* _Stored dataset items_
* * *

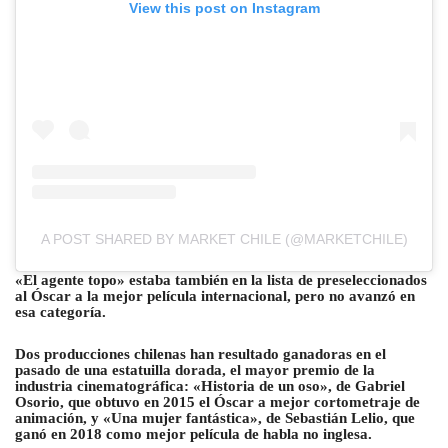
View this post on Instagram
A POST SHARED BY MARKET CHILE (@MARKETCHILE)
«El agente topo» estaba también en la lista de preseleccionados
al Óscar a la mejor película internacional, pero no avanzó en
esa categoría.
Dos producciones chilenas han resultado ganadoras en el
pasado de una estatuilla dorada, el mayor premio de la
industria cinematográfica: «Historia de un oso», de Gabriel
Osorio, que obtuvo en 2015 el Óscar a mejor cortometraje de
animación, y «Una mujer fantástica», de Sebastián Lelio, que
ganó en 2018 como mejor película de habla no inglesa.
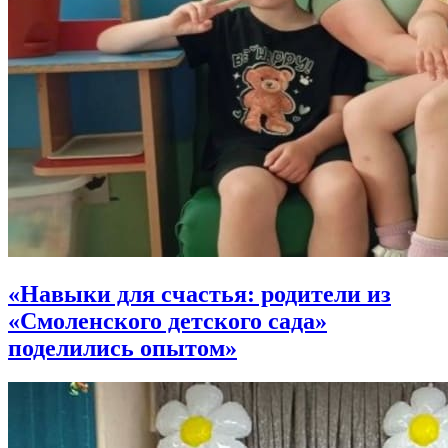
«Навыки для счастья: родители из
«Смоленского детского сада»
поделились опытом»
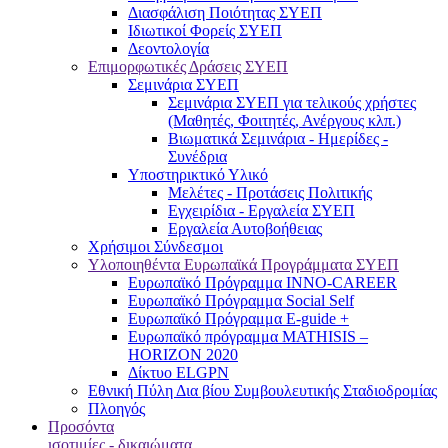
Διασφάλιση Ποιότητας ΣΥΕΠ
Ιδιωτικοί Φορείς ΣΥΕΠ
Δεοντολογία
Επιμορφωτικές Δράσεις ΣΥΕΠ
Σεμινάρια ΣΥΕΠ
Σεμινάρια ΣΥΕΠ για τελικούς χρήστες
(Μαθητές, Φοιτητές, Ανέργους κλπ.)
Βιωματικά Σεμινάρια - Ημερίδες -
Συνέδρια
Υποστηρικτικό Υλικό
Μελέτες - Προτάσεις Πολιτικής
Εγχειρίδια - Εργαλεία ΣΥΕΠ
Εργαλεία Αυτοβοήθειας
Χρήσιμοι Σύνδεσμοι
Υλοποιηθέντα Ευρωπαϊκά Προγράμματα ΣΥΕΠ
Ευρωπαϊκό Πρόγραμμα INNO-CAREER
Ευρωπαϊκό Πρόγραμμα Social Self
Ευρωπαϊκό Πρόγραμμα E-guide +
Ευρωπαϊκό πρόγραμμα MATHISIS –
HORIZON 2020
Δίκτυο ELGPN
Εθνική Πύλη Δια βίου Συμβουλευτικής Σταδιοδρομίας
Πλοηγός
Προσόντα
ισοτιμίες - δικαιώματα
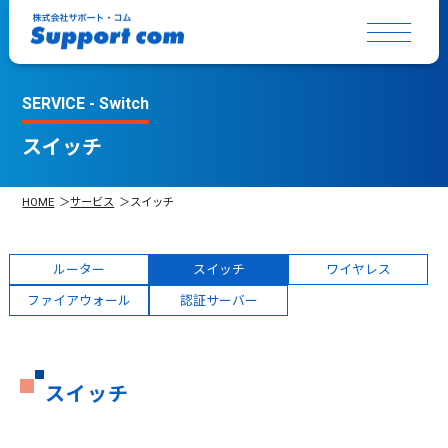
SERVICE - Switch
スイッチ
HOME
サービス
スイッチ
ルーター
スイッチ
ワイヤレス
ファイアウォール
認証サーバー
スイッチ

* * *

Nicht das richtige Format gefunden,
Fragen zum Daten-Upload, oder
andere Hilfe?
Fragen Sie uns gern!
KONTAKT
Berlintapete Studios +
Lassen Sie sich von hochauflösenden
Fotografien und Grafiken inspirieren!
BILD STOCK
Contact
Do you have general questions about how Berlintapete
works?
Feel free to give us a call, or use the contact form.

* * *

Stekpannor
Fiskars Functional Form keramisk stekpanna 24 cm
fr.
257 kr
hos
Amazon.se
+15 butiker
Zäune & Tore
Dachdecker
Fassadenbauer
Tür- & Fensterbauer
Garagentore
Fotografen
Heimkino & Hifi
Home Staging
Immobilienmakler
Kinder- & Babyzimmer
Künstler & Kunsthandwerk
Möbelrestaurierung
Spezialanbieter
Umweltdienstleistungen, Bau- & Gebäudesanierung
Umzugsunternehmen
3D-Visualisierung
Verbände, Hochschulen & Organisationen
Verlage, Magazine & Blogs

* * *

* _What needs to be done_
Once the line with "Tür- & Fensterbauer" is found in the records above, print exactly that line and every line after it through the line with "Verlage, Magazine & Blogs".

* _Reply_
Tür- & Fensterbauer
Garagentore
Fotografen
Heimkino & Hifi
Home Staging
Immobilienmakler
Kinder- & Babyzimmer
Künstler & Kunsthandwerk
Möbelrestaurierung
Spezialanbieter
Umweltdienstleistungen, Bau- & Gebäudesanierung
Umzugsunternehmen
3D-Visualisierung
Verbände, Hochschulen & Organisationen
Verlage, Magazine & Blogs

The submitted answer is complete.